I have a small pump station hooked up to a 3 phase 240 VAC feed. On the incoming legs I get Phase to Ground voltages of 122VAC for Phase A &amp; B but on C I get 212VAC! This is the confusing part...My local guy says the Power companies XFMR is wired Delta EL = EP.....not the case (Right?) Also when metered phase to phase I get 244VAC across the board.

So any opinions on the reason for the high leg? My guess is the power company has something haywire.


----------



## Flyer_PE (Apr 4, 2008)

Your transformer is 3-phase delta wired. One of the phases has a grounded center tap. For the phase with the grounded center tap, you will read 120V to ground on either side. Measured from ground, the voltage to the third phase will be a nominal 208 Vac.

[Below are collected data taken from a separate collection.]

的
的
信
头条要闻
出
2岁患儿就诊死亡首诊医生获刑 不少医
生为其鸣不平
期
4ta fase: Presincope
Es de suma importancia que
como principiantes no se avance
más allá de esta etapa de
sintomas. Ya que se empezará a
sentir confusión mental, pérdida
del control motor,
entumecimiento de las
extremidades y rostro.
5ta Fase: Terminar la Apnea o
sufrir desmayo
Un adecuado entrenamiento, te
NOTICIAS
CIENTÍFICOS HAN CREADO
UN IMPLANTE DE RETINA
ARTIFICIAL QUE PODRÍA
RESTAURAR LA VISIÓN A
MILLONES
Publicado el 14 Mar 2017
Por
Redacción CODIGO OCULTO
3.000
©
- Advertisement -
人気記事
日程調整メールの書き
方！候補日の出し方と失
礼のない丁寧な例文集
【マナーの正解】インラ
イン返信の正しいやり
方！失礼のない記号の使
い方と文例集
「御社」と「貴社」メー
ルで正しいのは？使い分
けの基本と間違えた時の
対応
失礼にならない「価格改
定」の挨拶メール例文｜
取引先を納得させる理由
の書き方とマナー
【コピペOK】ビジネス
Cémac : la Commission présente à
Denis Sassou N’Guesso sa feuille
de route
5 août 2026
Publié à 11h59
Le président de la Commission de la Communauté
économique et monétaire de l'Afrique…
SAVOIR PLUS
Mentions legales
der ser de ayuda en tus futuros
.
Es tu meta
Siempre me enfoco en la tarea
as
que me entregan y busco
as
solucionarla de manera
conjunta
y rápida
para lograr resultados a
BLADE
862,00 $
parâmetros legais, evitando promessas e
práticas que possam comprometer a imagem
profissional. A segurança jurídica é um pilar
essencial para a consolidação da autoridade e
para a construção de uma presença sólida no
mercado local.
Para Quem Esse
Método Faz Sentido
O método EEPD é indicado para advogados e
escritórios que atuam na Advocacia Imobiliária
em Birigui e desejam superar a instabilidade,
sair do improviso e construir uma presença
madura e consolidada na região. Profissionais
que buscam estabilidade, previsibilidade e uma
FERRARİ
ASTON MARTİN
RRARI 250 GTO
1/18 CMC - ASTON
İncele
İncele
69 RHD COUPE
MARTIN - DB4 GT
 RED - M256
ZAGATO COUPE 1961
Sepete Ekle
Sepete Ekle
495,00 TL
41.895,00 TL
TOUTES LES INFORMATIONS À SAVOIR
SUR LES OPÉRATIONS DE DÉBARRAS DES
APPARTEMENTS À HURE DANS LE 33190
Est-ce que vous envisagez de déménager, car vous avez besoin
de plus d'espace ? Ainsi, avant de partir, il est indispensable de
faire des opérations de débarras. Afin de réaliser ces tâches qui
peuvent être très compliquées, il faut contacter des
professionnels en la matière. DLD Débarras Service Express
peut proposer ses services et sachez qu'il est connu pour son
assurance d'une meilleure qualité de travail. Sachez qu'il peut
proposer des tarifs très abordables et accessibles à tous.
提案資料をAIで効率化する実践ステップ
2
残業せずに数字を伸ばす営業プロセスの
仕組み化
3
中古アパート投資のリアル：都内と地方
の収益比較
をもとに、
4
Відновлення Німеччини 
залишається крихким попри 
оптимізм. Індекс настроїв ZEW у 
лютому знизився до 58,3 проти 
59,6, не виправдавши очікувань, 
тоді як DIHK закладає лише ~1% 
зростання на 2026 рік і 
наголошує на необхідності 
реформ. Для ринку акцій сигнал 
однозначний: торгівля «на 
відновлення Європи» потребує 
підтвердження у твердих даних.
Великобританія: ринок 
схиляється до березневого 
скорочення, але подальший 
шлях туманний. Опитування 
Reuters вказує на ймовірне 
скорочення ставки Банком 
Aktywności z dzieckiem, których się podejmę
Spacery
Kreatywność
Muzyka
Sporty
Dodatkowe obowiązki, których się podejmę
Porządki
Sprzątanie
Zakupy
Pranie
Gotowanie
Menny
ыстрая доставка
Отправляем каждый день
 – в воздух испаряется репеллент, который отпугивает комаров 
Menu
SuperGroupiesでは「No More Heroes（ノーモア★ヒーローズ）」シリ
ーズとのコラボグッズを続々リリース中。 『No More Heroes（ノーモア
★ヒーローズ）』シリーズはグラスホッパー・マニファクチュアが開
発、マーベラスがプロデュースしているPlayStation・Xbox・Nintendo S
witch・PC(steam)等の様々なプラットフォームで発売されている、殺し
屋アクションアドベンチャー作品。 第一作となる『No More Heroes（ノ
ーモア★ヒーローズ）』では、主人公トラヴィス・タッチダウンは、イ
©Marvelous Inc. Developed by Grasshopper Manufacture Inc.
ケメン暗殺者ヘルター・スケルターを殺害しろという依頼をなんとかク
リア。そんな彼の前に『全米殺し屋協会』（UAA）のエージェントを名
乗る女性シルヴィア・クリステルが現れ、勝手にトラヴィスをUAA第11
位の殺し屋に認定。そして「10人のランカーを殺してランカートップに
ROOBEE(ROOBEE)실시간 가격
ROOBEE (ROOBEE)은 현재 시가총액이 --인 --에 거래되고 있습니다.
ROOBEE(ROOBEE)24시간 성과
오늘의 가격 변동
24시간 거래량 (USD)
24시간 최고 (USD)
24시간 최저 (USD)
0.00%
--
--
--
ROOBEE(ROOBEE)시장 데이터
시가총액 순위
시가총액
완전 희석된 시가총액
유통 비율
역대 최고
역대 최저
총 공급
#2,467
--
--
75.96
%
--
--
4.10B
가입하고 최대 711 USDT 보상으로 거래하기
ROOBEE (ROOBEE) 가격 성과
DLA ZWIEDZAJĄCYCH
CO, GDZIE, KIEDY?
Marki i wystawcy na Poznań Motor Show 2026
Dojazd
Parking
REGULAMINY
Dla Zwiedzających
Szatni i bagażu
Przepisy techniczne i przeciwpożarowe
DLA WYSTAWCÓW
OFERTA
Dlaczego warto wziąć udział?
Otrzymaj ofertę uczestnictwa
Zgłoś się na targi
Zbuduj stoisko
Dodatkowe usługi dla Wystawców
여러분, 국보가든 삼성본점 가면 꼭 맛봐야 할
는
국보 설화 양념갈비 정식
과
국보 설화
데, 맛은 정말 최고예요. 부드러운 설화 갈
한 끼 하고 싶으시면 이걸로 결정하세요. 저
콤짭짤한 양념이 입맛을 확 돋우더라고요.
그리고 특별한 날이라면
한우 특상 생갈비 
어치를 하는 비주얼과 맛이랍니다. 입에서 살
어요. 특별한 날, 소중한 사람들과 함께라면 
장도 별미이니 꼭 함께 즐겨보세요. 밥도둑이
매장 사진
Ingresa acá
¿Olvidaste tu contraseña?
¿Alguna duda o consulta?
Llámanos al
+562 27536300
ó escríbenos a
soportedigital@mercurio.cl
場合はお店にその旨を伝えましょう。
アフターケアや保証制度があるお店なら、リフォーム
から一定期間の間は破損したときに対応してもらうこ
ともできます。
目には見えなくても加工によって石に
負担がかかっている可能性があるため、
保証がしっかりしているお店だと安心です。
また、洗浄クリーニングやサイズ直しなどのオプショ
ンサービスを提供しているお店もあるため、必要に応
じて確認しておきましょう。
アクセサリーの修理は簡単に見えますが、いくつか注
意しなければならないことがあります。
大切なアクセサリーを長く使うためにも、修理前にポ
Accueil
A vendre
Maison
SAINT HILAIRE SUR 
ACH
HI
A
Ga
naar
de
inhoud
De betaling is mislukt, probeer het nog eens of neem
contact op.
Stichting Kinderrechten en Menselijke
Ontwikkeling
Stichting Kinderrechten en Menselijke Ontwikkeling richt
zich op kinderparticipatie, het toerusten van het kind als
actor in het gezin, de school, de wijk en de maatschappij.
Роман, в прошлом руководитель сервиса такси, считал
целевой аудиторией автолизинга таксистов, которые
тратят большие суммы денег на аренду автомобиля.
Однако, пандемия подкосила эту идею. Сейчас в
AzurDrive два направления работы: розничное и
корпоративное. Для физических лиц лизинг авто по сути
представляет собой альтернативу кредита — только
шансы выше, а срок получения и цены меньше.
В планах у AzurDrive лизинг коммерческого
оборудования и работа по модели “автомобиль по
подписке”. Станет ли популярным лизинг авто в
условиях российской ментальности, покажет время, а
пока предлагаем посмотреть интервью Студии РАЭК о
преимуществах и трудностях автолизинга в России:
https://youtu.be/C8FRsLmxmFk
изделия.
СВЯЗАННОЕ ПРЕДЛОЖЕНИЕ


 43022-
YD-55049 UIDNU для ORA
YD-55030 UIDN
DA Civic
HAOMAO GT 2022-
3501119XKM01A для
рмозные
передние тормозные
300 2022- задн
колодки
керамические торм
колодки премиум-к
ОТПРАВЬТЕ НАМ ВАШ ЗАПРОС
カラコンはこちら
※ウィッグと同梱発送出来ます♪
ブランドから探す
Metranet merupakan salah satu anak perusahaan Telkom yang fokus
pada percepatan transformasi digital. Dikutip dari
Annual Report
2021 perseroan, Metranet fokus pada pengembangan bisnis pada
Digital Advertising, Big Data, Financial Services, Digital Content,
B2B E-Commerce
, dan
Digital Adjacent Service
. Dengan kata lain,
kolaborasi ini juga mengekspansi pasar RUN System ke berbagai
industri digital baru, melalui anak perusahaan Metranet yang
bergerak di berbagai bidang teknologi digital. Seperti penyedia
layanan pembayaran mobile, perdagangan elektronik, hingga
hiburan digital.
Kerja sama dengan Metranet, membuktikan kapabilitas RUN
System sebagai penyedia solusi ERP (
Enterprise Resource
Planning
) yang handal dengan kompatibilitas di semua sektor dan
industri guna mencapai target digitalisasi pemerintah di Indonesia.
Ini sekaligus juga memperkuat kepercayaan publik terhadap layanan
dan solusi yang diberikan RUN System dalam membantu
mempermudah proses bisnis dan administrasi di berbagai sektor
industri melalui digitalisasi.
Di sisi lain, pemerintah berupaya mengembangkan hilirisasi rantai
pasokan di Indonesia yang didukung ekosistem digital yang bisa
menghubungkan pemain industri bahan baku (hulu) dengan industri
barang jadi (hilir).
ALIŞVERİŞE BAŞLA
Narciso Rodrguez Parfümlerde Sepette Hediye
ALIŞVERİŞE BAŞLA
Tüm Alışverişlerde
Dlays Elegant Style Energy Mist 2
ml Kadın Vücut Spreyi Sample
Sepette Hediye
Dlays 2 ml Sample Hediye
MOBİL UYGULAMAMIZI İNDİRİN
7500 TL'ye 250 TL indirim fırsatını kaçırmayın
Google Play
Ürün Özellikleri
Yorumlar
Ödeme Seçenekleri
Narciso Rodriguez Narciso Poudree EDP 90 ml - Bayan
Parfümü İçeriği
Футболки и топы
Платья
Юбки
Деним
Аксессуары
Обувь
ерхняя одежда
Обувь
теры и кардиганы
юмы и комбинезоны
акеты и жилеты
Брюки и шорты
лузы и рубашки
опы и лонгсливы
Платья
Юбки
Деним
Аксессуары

Hope I'm explaining this properly.

Jim


----------



## ndekens (Apr 4, 2008)

IFR_Pilot said:


> Your transformer is 3-phase delta wired. One of the phases has a grounded center tap. For the phase with the grounded center tap, you will read 120V to ground on either side. Measured from ground, the voltage to the third phase will be a nominal 208 Vac.
> Hope I'm explaining this properly.
> 
> Jim


Thanks! I got it now...First time I ran into this. Im use to 480 3 phase....not this 240 stuff.


----------



## clemente (Apr 4, 2008)

is that middle phase orange in color?


----------



## clemente (Apr 4, 2008)

is that middle phase orange in color?


----------



## adr (Apr 4, 2008)

Info at siemens.com:

http://www.sea.siemens.com/step/templates/...mason?pan:3:2:3


----------



## Art (Apr 5, 2008)

draw the phasor diagram...

a delta or triangle with 240 per side...base on the bottom

then a ground splitting the bottom...

the leg on either side of the gnd is 1/2 240 = 120 or cos 60 x 240 = 120

the opposite or high leg on top (the 'point') to ground is cos (1/2 x 60 deg) x 240 = cos 30 x 240 = 207.85 or 208


----------